--- RECORDS PROVIDED Enclosed Below ---

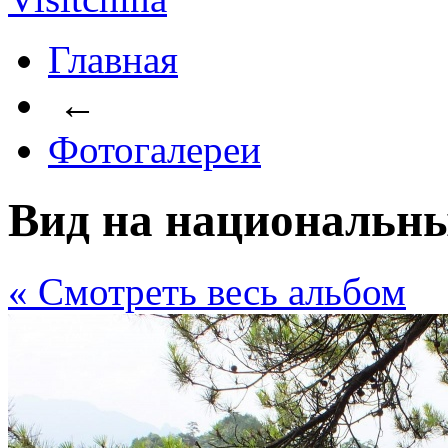
Главная
←
Фотогалереи
Вид на национальн
« Cмотреть весь альбом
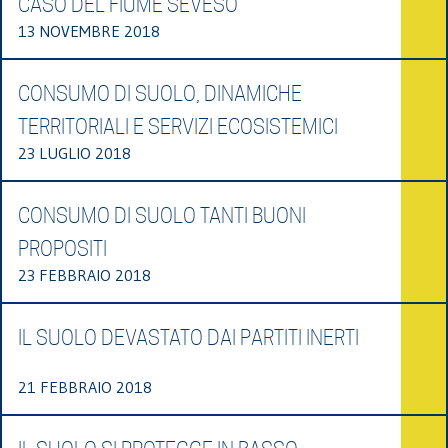
CASO DEL FIUME SEVESO
13 NOVEMBRE 2018
CONSUMO DI SUOLO, DINAMICHE
TERRITORIALI E SERVIZI ECOSISTEMICI
23 LUGLIO 2018
CONSUMO DI SUOLO TANTI BUONI
PROPOSITI
23 FEBBRAIO 2018
IL SUOLO DEVASTATO DAI PARTITI INERTI
21 FEBBRAIO 2018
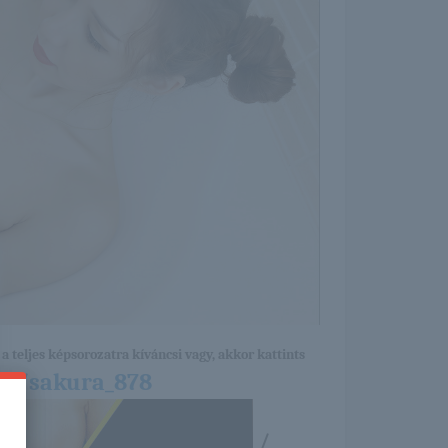
a teljes képsorozatra kíváncsi vagy, akkor kattints
07/sakura_878
/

--- End of Enclosed RECORDS PROVIDED ---

WHAT NEEDS TO BE DONE :: The whole listing must be restated word for word. Leave out any pictures.

WORKED SOLUTION ::
Главная
←
Фотогалереи
Вид на национальн
« Cмотреть весь альбом
CASO DEL FIUME SEVESO
13 NOVEMBRE 2018
CONSUMO DI SUOLO, DINAMICHE
TERRITORIALI E SERVIZI ECOSISTEMICI
23 LUGLIO 2018
CONSUMO DI SUOLO TANTI BUONI
PROPOSITI
23 FEBBRAIO 2018
IL SUOLO DEVASTATO DAI PARTITI INERTI
21 FEBBRAIO 2018
a teljes képsorozatra kíváncsi vagy, akkor kattints
07/sakura_878
/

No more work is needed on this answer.